DIRECTIONS FOR THIS TASK
Transcribe the entries that come next exactly, but not the pictures they contain.

(DATA SHOWN begins)

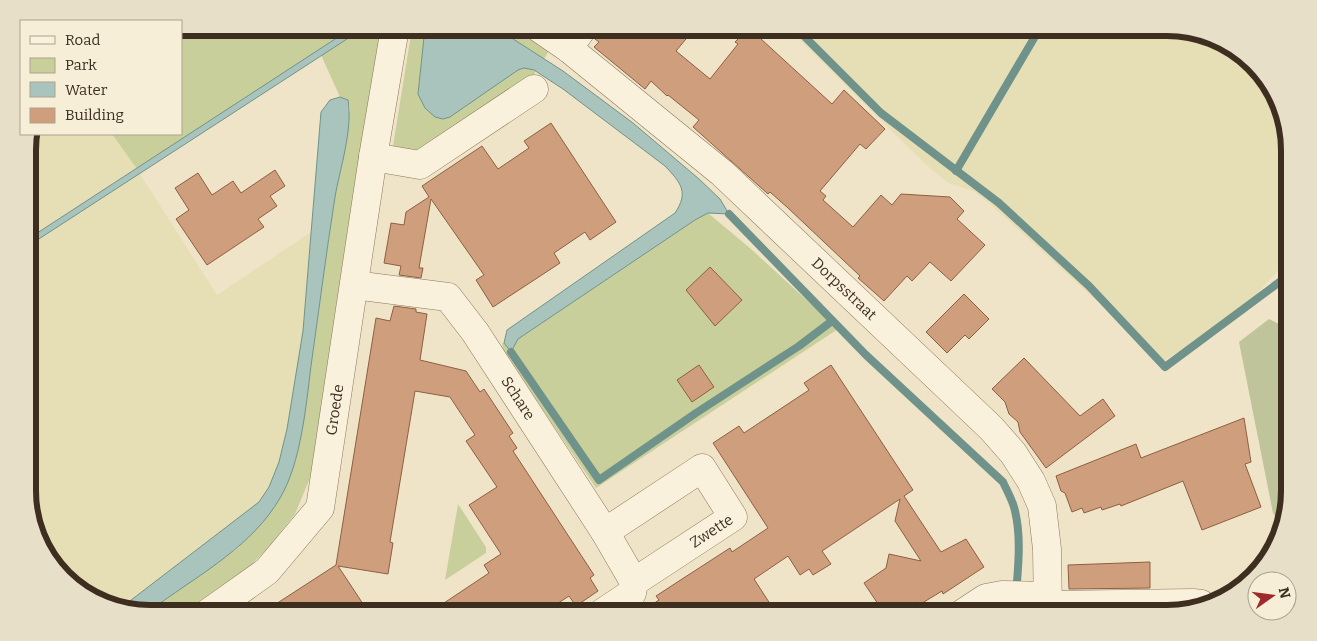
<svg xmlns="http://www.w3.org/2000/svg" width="1317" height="641" font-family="Bitter,serif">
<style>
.farmland{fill:#e6deb5}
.green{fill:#c9cf9b}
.cemetery{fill:#bfc49a}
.water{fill:#a9c4bc;stroke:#6f938a}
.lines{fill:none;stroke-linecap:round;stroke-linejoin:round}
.stream{stroke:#6f938a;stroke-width:8}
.building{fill:#cf9f7d;stroke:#8d5f41}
.minor-casing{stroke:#8d765c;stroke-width:29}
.minor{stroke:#faf1dc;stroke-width:28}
.labels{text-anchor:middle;stroke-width:4;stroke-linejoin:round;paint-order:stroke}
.street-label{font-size:15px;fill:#3d2e20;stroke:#f7eed8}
.rim{fill:none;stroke:#3d2e20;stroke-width:6}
</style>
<rect width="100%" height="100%" fill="#f0e4c8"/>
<g class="farmland">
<path d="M788 28H1167L1221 40 1264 76 1288 134 1289 272 1281 267 1237 316 1163 361 988 202 973 191 948 183 923 162Z"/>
<path d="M30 134H112L137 169 28 239V142Z"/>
<path d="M140 174 217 295 311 232 303 331 287 429 279 462 269 487 259 502 122 607 96 601 53 565 29 507 28 246Z"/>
</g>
<g class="green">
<path d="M181 28H352L137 169 112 134H181Z"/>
<path d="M364 28H385L320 438 310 478 295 514 268 548 251 565 183 613H149L159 604 239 547 295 463 306 403 335 195 345 147 350 108 348 100 340 97 321 55Z"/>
<path d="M412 28H425L418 93 473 100 518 70 524 68 536 71 530 81 425 153 392 152Z"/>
<path d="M496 28H521L551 48 544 59Z"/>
<path d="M708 213 751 249 838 329 596 488 503 352 502 343H504L511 351 518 339 695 220Z"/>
<path d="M458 504 486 547V553L445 580Z"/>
</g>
<path class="cemetery" d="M1269 319 1289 329V491L1283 518H1276L1273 513 1239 342Z"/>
<g class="water">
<path d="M352 28H364L28 246V239Z"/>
<path d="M425 28H496L563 71 633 123 699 179 720 199 729 214 708 213 695 220 518 339 511 352 504 343 507 330 675 213C689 192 681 183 665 166L563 89 534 70 524 68 518 70 450 117 443 119 435 117 425 108 418 94Z"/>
<path d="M340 97 348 100C353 130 340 168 335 197 326 254 319 310 311 366 306 406 301 463 280 498 253 545 202 573 159 604L149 613 122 607 259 502 269 487 279 462 287 429 303 331 321 112 330 100Z"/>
</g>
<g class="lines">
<g class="stream">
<path d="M796 28 881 113 999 203 1089 286 1165 367 1289 275"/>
<path d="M956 171 1040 28"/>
<path d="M729 214 866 355 1003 482C1007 491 1013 501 1015 511 1023 544 1016 580 1015 613"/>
<path d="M511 352 599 480 696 413 799 346 832 321"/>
</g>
</g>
<g class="building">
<path d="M598 28H695L676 51 710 79 738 44 735 42 749 28 832 104 844 90 885 129 866 149 860 144 820 191 826 196 823 200 853 227 881 195 892 205 901 194 950 197 964 211 957 219 985 245 951 281 930 262 912 281 907 276 884 301 858 278 860 276 788 208 770 192 768 194 693 127 699 120 668 95 667 96 651 81 645 89 594 47 599 42 595 39Z"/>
<path d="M551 123 616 222 590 240 585 232 554 253 560 263 493 307 476 280 484 275 431 199 419 268H423L421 278 399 275 401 266 384 263 391 223 404 225 406 212 429 197 422 186 482 146 498 169 529 148 524 141Z"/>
<path d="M275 170 285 186 270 196 277 206 258 219 264 227 207 265 176 219 189 210 175 188 198 173 212 195 233 181 241 193Z"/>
<path d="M710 267 742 300 715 326 686 290Z"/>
<path d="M964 294 989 319 969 339 965 335 947 353 926 332Z"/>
<path d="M394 306 416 309V312L427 314 420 360 466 371 480 392 484 389 513 433 509 436 517 448 513 451 594 575 590 578 598 591 576 606 569 596 543 613H429L489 573 484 565 501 554 469 505 497 487 466 441 475 435 450 397 415 391 390 542 393 543 388 574 338 566 369 613H262L336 565 376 318 390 321Z"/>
<path d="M1024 358 1080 416 1103 399 1115 416 1046 468 1020 432 1018 422 1009 414 1005 402 992 389Z"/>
<path d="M699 365 714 387 692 402 677 380Z"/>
<path d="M831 365 913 490 904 496 941 552 966 539 984 567 943 594 942 591 919 605 917 602 901 613H884L864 583 886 568 889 554 921 561 895 521 900 499 822 551 831 564 813 575 809 569 800 575 788 556 754 579 776 613H639L659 600 656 596 679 581 730 548 732 552 768 528 713 443 739 426 744 433 809 390 804 383Z"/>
<path d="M1244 418 1251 462 1245 464 1261 507 1202 530 1183 481 1121 506 1120 504 1102 510 1101 507 1084 513 1082 508 1072 512 1065 493 1061 491 1056 476 1136 444 1141 458Z"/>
<path d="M1150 562V588L1069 589 1068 565Z"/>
</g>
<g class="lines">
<g class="minor-casing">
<g id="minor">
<path id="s1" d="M539 28 568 48 722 173 991 428 1013 453 1031 481 1042 506 1047 549 1048 613"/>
<path d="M568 48 583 28"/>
<path d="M373 157 420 165 534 89"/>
<path id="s2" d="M354 285 448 297 475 332 605 532 634 582"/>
<path d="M1047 605 1193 603 1201 604"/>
<path id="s3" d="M208 613 267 571 320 508 373 157 395 28"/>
<path id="s4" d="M602 613 632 593 634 582 733 517 702 468 605 532"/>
<path d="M963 613 986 598 1002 595 1047 596"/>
</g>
</g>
<use href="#minor" class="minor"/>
</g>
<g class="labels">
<g class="street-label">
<text dy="5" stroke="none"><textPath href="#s1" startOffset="402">Dorpsstraat</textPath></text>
<text dy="5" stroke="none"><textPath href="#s2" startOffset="218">Schare</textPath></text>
<text dy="5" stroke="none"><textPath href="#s3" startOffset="254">Groede</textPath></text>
<text dy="5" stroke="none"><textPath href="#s4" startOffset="140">Zwette</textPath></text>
</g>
</g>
<path d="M0 0H1317V641H0ZM150 36H1167A114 114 0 0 1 1281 150V491A114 114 0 0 1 1167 605H150A114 114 0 0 1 36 491V150A114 114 0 0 1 150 36Z" fill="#e8dfc9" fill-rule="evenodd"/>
<path class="rim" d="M150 36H1167A114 114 0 0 1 1281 150V491A114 114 0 0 1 1167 605H150A114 114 0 0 1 36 491V150A114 114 0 0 1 150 36Z"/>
<rect x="20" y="20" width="162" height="115" fill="#f7eed8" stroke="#ada18e"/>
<rect x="30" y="36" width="25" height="8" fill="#faf1dc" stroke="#ada18e"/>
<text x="65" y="45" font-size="15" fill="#3d2e20">Road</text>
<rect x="30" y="58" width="25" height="15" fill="#c9cf9b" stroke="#ada18e"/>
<text x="65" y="70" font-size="15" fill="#3d2e20">Park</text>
<rect x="30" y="82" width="25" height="15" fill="#a9c4bc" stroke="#ada18e"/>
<text x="65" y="95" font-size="15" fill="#3d2e20">Water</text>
<rect x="30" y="108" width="25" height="15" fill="#cf9f7d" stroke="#ada18e"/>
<text x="65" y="120" font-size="15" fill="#3d2e20">Building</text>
<g transform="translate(1272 596) rotate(76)"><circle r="24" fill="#f7eed8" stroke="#ada18e"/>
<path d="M0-4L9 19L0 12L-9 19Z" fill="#9e2a2b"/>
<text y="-8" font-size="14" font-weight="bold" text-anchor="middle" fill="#3d2e20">N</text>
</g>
</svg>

(DATA SHOWN ends)

WRITTEN ANSWER
<svg xmlns="http://www.w3.org/2000/svg" width="1317" height="641" font-family="Bitter,serif">
<style>
.farmland{fill:#e6deb5}
.green{fill:#c9cf9b}
.cemetery{fill:#bfc49a}
.water{fill:#a9c4bc;stroke:#6f938a}
.lines{fill:none;stroke-linecap:round;stroke-linejoin:round}
.stream{stroke:#6f938a;stroke-width:8}
.building{fill:#cf9f7d;stroke:#8d5f41}
.minor-casing{stroke:#8d765c;stroke-width:29}
.minor{stroke:#faf1dc;stroke-width:28}
.labels{text-anchor:middle;stroke-width:4;stroke-linejoin:round;paint-order:stroke}
.street-label{font-size:15px;fill:#3d2e20;stroke:#f7eed8}
.rim{fill:none;stroke:#3d2e20;stroke-width:6}
</style>
<rect width="100%" height="100%" fill="#f0e4c8"/>
<g class="farmland">
<path d="M788 28H1167L1221 40 1264 76 1288 134 1289 272 1281 267 1237 316 1163 361 988 202 973 191 948 183 923 162Z"/>
<path d="M30 134H112L137 169 28 239V142Z"/>
<path d="M140 174 217 295 311 232 303 331 287 429 279 462 269 487 259 502 122 607 96 601 53 565 29 507 28 246Z"/>
</g>
<g class="green">
<path d="M181 28H352L137 169 112 134H181Z"/>
<path d="M364 28H385L320 438 310 478 295 514 268 548 251 565 183 613H149L159 604 239 547 295 463 306 403 335 195 345 147 350 108 348 100 340 97 321 55Z"/>
<path d="M412 28H425L418 93 473 100 518 70 524 68 536 71 530 81 425 153 392 152Z"/>
<path d="M496 28H521L551 48 544 59Z"/>
<path d="M708 213 751 249 838 329 596 488 503 352 502 343H504L511 351 518 339 695 220Z"/>
<path d="M458 504 486 547V553L445 580Z"/>
</g>
<path class="cemetery" d="M1269 319 1289 329V491L1283 518H1276L1273 513 1239 342Z"/>
<g class="water">
<path d="M352 28H364L28 246V239Z"/>
<path d="M425 28H496L563 71 633 123 699 179 720 199 729 214 708 213 695 220 518 339 511 352 504 343 507 330 675 213C689 192 681 183 665 166L563 89 534 70 524 68 518 70 450 117 443 119 435 117 425 108 418 94Z"/>
<path d="M340 97 348 100C353 130 340 168 335 197 326 254 319 310 311 366 306 406 301 463 280 498 253 545 202 573 159 604L149 613 122 607 259 502 269 487 279 462 287 429 303 331 321 112 330 100Z"/>
</g>
<g class="lines">
<g class="stream">
<path d="M796 28 881 113 999 203 1089 286 1165 367 1289 275"/>
<path d="M956 171 1040 28"/>
<path d="M729 214 866 355 1003 482C1007 491 1013 501 1015 511 1023 544 1016 580 1015 613"/>
<path d="M511 352 599 480 696 413 799 346 832 321"/>
</g>
</g>
<g class="building">
<path d="M598 28H695L676 51 710 79 738 44 735 42 749 28 832 104 844 90 885 129 866 149 860 144 820 191 826 196 823 200 853 227 881 195 892 205 901 194 950 197 964 211 957 219 985 245 951 281 930 262 912 281 907 276 884 301 858 278 860 276 788 208 770 192 768 194 693 127 699 120 668 95 667 96 651 81 645 89 594 47 599 42 595 39Z"/>
<path d="M551 123 616 222 590 240 585 232 554 253 560 263 493 307 476 280 484 275 431 199 419 268H423L421 278 399 275 401 266 384 263 391 223 404 225 406 212 429 197 422 186 482 146 498 169 529 148 524 141Z"/>
<path d="M275 170 285 186 270 196 277 206 258 219 264 227 207 265 176 219 189 210 175 188 198 173 212 195 233 181 241 193Z"/>
<path d="M710 267 742 300 715 326 686 290Z"/>
<path d="M964 294 989 319 969 339 965 335 947 353 926 332Z"/>
<path d="M394 306 416 309V312L427 314 420 360 466 371 480 392 484 389 513 433 509 436 517 448 513 451 594 575 590 578 598 591 576 606 569 596 543 613H429L489 573 484 565 501 554 469 505 497 487 466 441 475 435 450 397 415 391 390 542 393 543 388 574 338 566 369 613H262L336 565 376 318 390 321Z"/>
<path d="M1024 358 1080 416 1103 399 1115 416 1046 468 1020 432 1018 422 1009 414 1005 402 992 389Z"/>
<path d="M699 365 714 387 692 402 677 380Z"/>
<path d="M831 365 913 490 904 496 941 552 966 539 984 567 943 594 942 591 919 605 917 602 901 613H884L864 583 886 568 889 554 921 561 895 521 900 499 822 551 831 564 813 575 809 569 800 575 788 556 754 579 776 613H639L659 600 656 596 679 581 730 548 732 552 768 528 713 443 739 426 744 433 809 390 804 383Z"/>
<path d="M1244 418 1251 462 1245 464 1261 507 1202 530 1183 481 1121 506 1120 504 1102 510 1101 507 1084 513 1082 508 1072 512 1065 493 1061 491 1056 476 1136 444 1141 458Z"/>
<path d="M1150 562V588L1069 589 1068 565Z"/>
</g>
<g class="lines">
<g class="minor-casing">
<g id="minor">
<path id="s1" d="M539 28 568 48 722 173 991 428 1013 453 1031 481 1042 506 1047 549 1048 613"/>
<path d="M568 48 583 28"/>
<path d="M373 157 420 165 534 89"/>
<path id="s2" d="M354 285 448 297 475 332 605 532 634 582"/>
<path d="M1047 605 1193 603 1201 604"/>
<path id="s3" d="M208 613 267 571 320 508 373 157 395 28"/>
<path id="s4" d="M602 613 632 593 634 582 733 517 702 468 605 532"/>
<path d="M963 613 986 598 1002 595 1047 596"/>
</g>
</g>
<use href="#minor" class="minor"/>
</g>
<g class="labels">
<g class="street-label">
<text dy="5" stroke="none"><textPath href="#s1" startOffset="402">Dorpsstraat</textPath></text>
<text dy="5" stroke="none"><textPath href="#s2" startOffset="218">Schare</textPath></text>
<text dy="5" stroke="none"><textPath href="#s3" startOffset="254">Groede</textPath></text>
<text dy="5" stroke="none"><textPath href="#s4" startOffset="140">Zwette</textPath></text>
</g>
</g>
<path d="M0 0H1317V641H0ZM150 36H1167A114 114 0 0 1 1281 150V491A114 114 0 0 1 1167 605H150A114 114 0 0 1 36 491V150A114 114 0 0 1 150 36Z" fill="#e8dfc9" fill-rule="evenodd"/>
<path class="rim" d="M150 36H1167A114 114 0 0 1 1281 150V491A114 114 0 0 1 1167 605H150A114 114 0 0 1 36 491V150A114 114 0 0 1 150 36Z"/>
<rect x="20" y="20" width="162" height="115" fill="#f7eed8" stroke="#ada18e"/>
<rect x="30" y="36" width="25" height="8" fill="#faf1dc" stroke="#ada18e"/>
<text x="65" y="45" font-size="15" fill="#3d2e20">Road</text>
<rect x="30" y="58" width="25" height="15" fill="#c9cf9b" stroke="#ada18e"/>
<text x="65" y="70" font-size="15" fill="#3d2e20">Park</text>
<rect x="30" y="82" width="25" height="15" fill="#a9c4bc" stroke="#ada18e"/>
<text x="65" y="95" font-size="15" fill="#3d2e20">Water</text>
<rect x="30" y="108" width="25" height="15" fill="#cf9f7d" stroke="#ada18e"/>
<text x="65" y="120" font-size="15" fill="#3d2e20">Building</text>
<g transform="translate(1272 596) rotate(76)"><circle r="24" fill="#f7eed8" stroke="#ada18e"/>
<path d="M0-4L9 19L0 12L-9 19Z" fill="#9e2a2b"/>
<text y="-8" font-size="14" font-weight="bold" text-anchor="middle" fill="#3d2e20">N</text>
</g>
</svg>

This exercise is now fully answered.